SOURCE RECORDS:
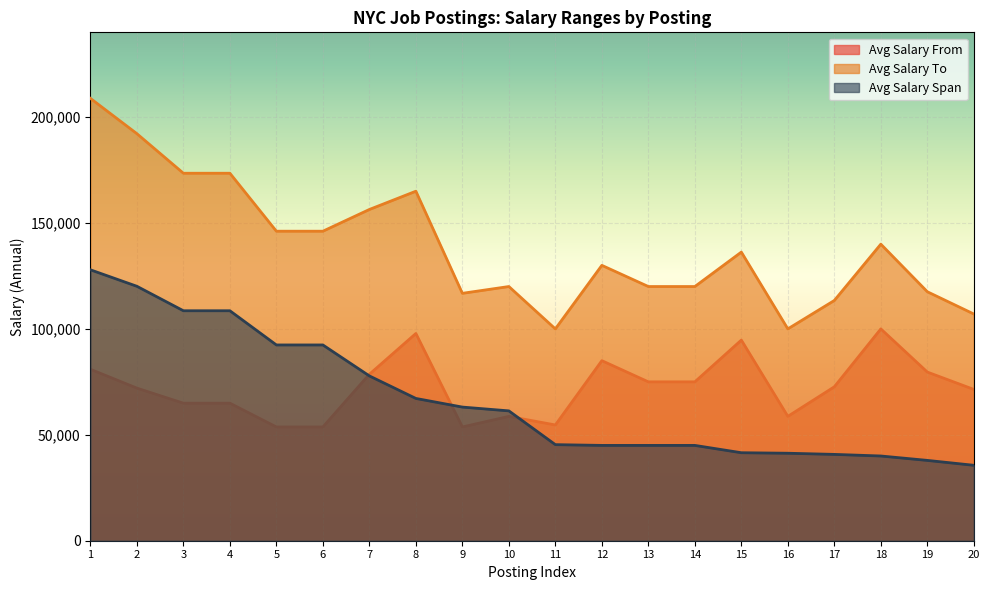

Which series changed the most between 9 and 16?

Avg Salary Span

---

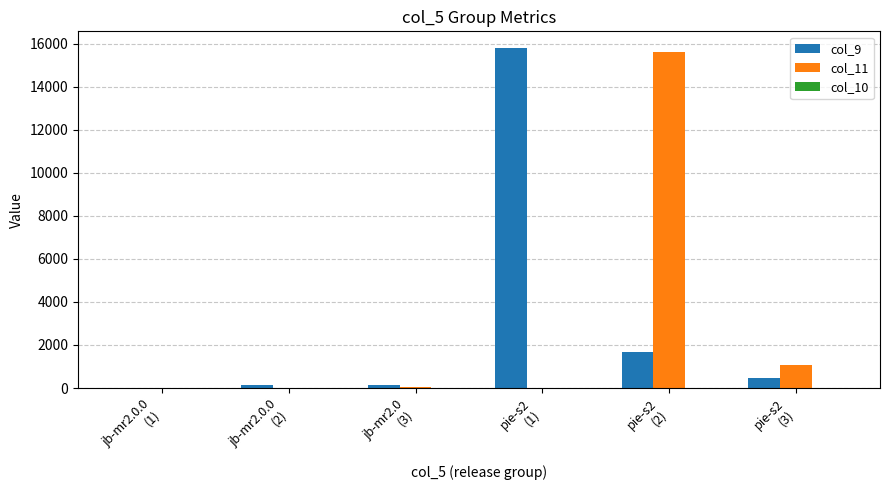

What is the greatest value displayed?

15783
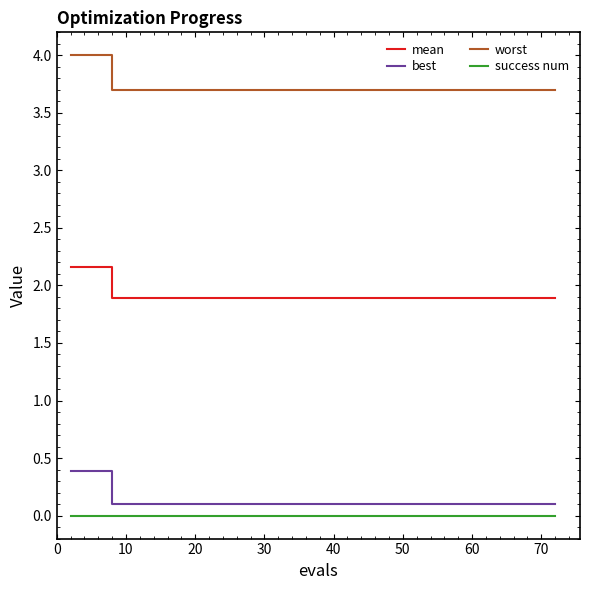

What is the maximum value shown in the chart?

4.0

...

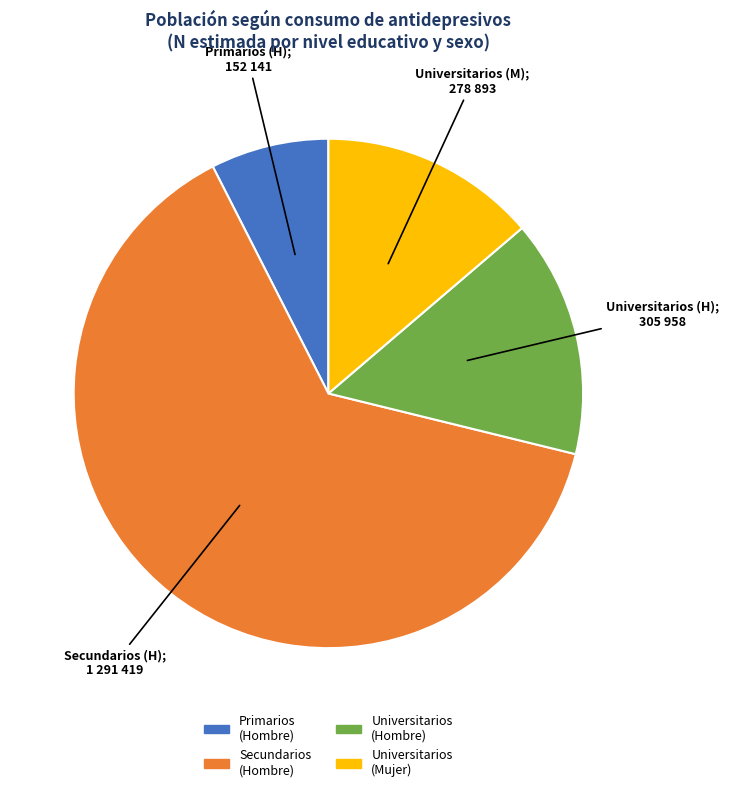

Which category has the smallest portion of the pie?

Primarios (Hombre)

WHAT YOU HAVE TO DO: What lines in the records above contain the string "Which" when case counts? Pull out each one.

SOLUTION:
Which series changed the most between 9 and 16?
Which category has the smallest portion of the pie?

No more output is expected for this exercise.